O poeta Vital buscou as veredas dos deuses, a fim de nos oferecer a semiologia das palavras, que se encontram do outro lado da margem, nos oferecendo e mapeando os limites da diacronia e sincronia (“langue” e “parole”), sintagma e paradigma, e compreender que o signo só significa na dependência da linguagem, embora ausente do texto motiva a sua estruturação, através da metonímia:
SEIOS
“Rijos deuses redondos
para o culto alpino do lábio
canções de carne
que mordem a boca
e encantam
a alma da mão.”
Neste poema, as metáforas, misturadas a todos os casos da metonímia, se transpõem e levam o sujeito ao reino do onanismo universal / “e encantam / a alma da mão/, enquanto sacerdote do / culto alpino do lábio” /. O poeta se doa ao imaginário, através do sonho e do SIM-bólico.”

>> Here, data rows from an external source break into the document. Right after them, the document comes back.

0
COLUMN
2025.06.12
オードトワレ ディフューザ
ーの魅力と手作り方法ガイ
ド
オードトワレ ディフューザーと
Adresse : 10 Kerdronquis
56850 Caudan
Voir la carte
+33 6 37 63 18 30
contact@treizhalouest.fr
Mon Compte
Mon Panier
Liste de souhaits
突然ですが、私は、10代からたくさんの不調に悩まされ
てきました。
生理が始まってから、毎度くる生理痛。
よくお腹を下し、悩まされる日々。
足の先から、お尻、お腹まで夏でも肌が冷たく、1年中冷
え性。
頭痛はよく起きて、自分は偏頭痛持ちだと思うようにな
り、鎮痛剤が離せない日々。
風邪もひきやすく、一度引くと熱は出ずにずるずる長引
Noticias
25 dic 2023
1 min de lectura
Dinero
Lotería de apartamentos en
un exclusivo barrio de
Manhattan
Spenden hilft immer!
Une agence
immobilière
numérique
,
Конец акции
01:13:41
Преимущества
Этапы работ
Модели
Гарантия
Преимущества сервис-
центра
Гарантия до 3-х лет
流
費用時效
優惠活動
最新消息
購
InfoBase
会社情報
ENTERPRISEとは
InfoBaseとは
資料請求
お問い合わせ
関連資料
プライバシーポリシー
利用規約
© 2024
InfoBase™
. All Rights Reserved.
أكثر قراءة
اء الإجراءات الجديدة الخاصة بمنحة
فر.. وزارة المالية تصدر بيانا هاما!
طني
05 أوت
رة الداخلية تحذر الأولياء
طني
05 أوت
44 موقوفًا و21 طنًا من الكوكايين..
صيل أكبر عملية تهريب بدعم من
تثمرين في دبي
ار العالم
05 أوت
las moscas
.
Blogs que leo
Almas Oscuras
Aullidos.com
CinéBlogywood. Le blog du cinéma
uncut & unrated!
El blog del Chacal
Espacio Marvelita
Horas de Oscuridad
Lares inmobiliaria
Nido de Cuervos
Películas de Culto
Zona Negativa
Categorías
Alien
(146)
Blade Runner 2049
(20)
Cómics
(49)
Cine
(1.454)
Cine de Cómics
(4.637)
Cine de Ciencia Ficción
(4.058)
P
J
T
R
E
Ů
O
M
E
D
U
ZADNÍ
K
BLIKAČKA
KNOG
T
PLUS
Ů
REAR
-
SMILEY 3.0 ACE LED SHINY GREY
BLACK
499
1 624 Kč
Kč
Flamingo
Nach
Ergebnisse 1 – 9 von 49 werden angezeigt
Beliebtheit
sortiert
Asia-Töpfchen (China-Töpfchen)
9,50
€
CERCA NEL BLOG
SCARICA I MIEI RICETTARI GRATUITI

A poética de Vital nasce e cresce, a partir do líquen das palavras e se espalha aos ventos zéfiros engravidando o tempo poético do poema (como as éguas iberas) em Machado de Assis, que engravidavam pelo vento, através da luta com as palavras. Sua obra poética vincula-se a um martelo quebrando as pedras dos vocábulos, a fim de criar um poema novo repleto de futuros.